When Will These Therapies Be Available?
LUCID-MS is in early-stage development, with Phase 2 trials now underway. It will likely take several years before the therapy could potentially reach patients, assuming the trials continue to show safety and efficacy.
Foralumab's timeline is somewhat closer. Top-line results from the INFORM-MS trial are expected later this year and will be presented at the joint ACTRIMS-ECTRIMS meeting in October in Toronto, Canada. ACTRIMS and ECTRIMS are major MS research organizations in the Americas and Europe. Participants who complete the randomized phase of the trial may have the option to receive foralumab for an additional six months to study its longer-term effects.
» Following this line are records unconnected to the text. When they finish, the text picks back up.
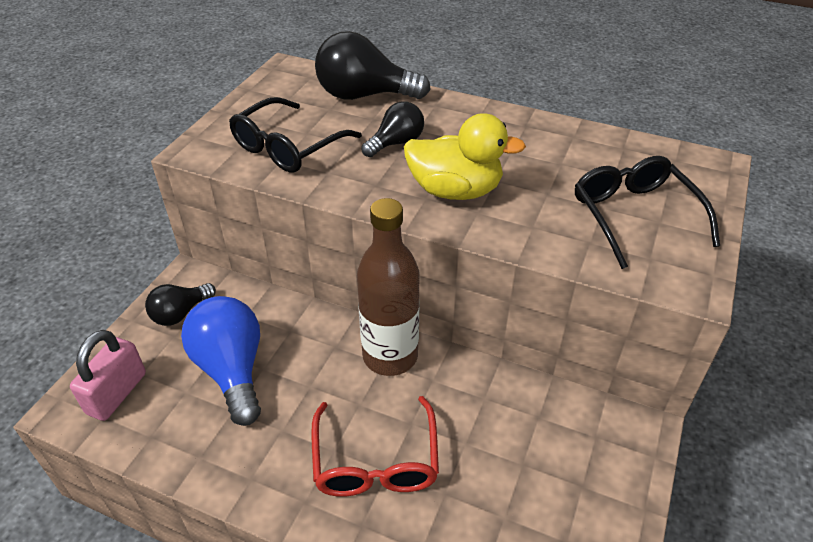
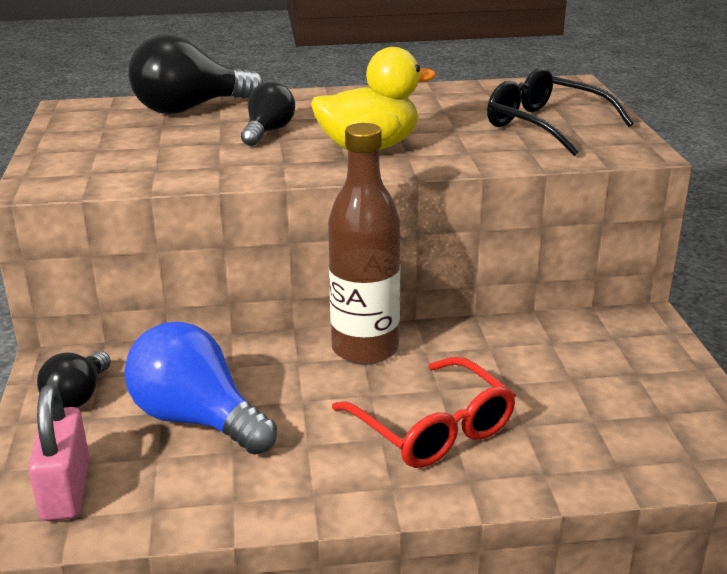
camera: 30 degrees left, 15 degrees down
(287, 147) = (150, 159): black glasses -> none

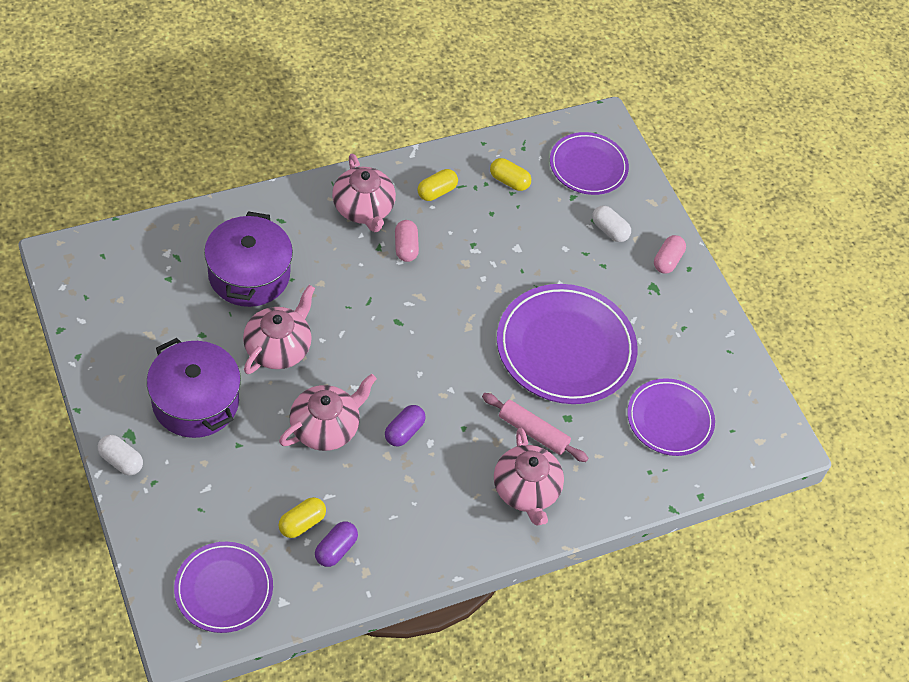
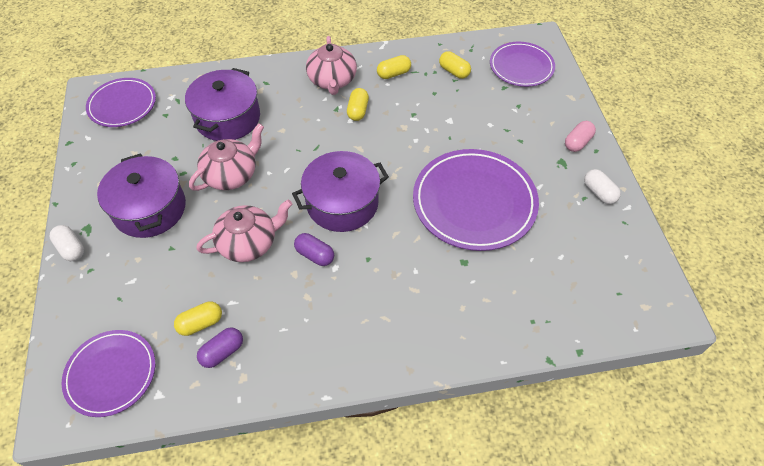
camera: 20 degrees right, 0 degrees up
(404, 431) = (315, 255): purple capsule -> purple capsule turned 75 degrees clockwise
(405, 247) = (358, 111): pink capsule -> yellow capsule
(418, 367) = (342, 203): none -> purple pot
(526, 490) = (411, 322): pink teapot -> none
(533, 432) = (429, 270): pink rolling pin -> none
(609, 230) = (530, 114): white capsule -> white capsule (599, 192)
(669, 419) = (559, 275): purple plate -> purple plate (122, 105)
"We are thrilled to reach this important milestone in our Phase 2 program. The successful initiation of dosing in all patients underscores the strong execution by our clinical teams and the enthusiasm from investigators and patients for this novel intranasal approach," said Ivor Elrifi, CEO of Tiziana Life Sciences.
Ivor Elrifi, CEO, Tiziana Life Sciences
"Intranasal foralumab represents a promising and innovative therapeutic strategy for patients with non-active secondary progressive MS. We are encouraged by the smooth initiation of dosing across sites and look forward to evaluating its impact on microglial activation, and then further clinical outcomes during the open label extension in this underserved patient population," explained Tanuja Chitnis, MD, a neurologist at Mass General Brigham Neuroscience Institute and principal investigator in the trial.
Tanuja Chitnis, MD, Neurologist at Mass General Brigham Neuroscience Institute
These two therapies represent a meaningful shift in MS research, moving beyond immune suppression toward repair and neuroprotection. For patients with progressive MS who have few options, the results of these trials could reshape treatment possibilities in the coming years.